# Insulating Cantilever Containing Water Pipes



## zackz5 (Mar 17, 2012)

Looking for suggestions on how to insulate a cantilever space containing hot/cold supply pipes and a bathroom exhaust vent. Above the cantilever is a bathroom, below is the entrance to my house and on the inside another bathroom. Currently there is only fiberglass, no blocking, no foam, no sealants. The pipes have been there since 1984 and since I live in a middle unit townhouse they will not be moved.

Should I install rigid foam just below the living area sub floor as well as just above the exterior sheathing/ceiling? Also, should I build a rigid foam box around the pipes but then leave the box open to the conditioned air from the house?


----------



## ChiTownPro (May 18, 2014)

What is wrong with the insulation that is there now?


----------



## zackz5 (Mar 17, 2012)

Good question. I am going to replace the ceiling/sheathing. It was sagging three years ago when I bought the home and repaired by the past homeowner at the same time per home inspector recommendations. It is now sagging again so I want to pull it off to see the condition and properly fasten new and thicker plywood. Also, I first got a view of the insulation recently as I am remodeling the bathroom on the level below the cantilever. I saw what appeared to be some type of mildew on the insulation directly below the hot water pipe as seen in the first picture . Figured it would be best to replace the insulation and throw some pipe insulation on the water lines as well.


----------



## Windows on Wash (Aug 30, 2011)

Do not put insulation at the subfloor level.
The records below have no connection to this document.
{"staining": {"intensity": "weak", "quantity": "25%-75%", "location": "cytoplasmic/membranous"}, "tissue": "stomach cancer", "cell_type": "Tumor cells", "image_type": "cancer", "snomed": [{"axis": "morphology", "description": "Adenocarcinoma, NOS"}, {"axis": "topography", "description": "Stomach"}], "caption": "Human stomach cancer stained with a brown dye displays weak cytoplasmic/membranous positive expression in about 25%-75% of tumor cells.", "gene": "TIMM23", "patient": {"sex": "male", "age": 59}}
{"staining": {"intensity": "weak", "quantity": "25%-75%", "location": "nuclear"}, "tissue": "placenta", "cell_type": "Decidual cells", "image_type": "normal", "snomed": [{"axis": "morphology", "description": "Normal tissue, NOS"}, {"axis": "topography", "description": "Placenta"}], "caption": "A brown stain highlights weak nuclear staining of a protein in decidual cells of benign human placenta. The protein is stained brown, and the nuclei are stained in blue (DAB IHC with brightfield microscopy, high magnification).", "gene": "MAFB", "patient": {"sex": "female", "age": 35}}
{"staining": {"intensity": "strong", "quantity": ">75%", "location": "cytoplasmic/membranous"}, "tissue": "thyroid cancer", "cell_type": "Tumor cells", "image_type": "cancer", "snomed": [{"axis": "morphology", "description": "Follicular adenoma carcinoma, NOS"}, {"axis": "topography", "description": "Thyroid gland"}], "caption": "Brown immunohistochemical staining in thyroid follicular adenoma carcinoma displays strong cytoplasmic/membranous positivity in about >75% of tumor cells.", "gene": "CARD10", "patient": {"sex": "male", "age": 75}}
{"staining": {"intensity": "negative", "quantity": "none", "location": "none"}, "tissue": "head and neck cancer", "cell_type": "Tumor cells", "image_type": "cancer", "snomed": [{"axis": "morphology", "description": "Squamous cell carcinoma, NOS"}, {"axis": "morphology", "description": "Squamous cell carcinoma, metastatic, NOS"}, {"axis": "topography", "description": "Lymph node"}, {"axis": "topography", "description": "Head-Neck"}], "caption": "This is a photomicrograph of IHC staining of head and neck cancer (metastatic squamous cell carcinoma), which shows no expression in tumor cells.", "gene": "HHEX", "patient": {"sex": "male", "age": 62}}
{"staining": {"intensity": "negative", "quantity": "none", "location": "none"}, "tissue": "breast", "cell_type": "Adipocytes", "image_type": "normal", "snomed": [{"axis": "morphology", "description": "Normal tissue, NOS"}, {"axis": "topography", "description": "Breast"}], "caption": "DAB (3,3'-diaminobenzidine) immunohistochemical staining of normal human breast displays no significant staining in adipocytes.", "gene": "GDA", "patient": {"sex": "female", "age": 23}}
That would lessen the heat sink to that space and those pipes would freeze in a New York second.

Rigid foam or spray foam (spray foam will be much easier for the outside edges) are your friend. 

Move the insulation to the outside wall edge and bottom (i.e. the areas that adjoin the outside air). 

Seal all the gaps and cracks and don't under apply. 

That will keep that space warm and above freezing.


----------



## ChiTownPro (May 18, 2014)

The moisture is coming from the exhaust fan, even though the space is insulated it doesn't look to be conditioned. Often a heat duct is run into cantilevered sections to introduce some heat.

I would make sure that the area is sealed (air sealing) and then insulate with properly installed batt insulation. You could get a DIY spray foam kit, but if you are not experienced with spray foam you should attempt it in such a critical area. You can use spray foam to air seal and then rigid foam insulation. You can even seal the rigid with spray foam.

Those are the two methods I would recommend.

Remember air sealing is just as important as insulation.


----------



## Windows on Wash (Aug 30, 2011)

zackz5 said:


> Good question. I am going to replace the ceiling/sheathing. It was sagging three years ago when I bought the home and repaired by the past homeowner at the same time per home inspector recommendations. It is now sagging again so I want to pull it off to see the condition and properly fasten new and thicker plywood. Also, I first got a view of the insulation recently as I am remodeling the bathroom on the level below the cantilever. I saw what appeared to be some type of mildew on the insulation directly below the hot water pipe as seen in the first picture . Figured it would be best to replace the insulation and throw some pipe insulation on the water lines as well.


I missed the part about the ceiling replacement.

That will provide you the perfect time to insulated it properly. 

Best of both worlds would be apply rigid foam to the underside of the framing prior to re-installing the new plywood. 

If you don't mind the slightly lower ceiling height (i.e. by whatever the foam depth is) that is the best route to go. 

Seal all the gaps an cracks once you have it open and you can also install the rigid foam at the outside wall inside of that space. 

No need to buy a spray foam kit if you have that kind of access. Caulking and canned foam will work fine.


----------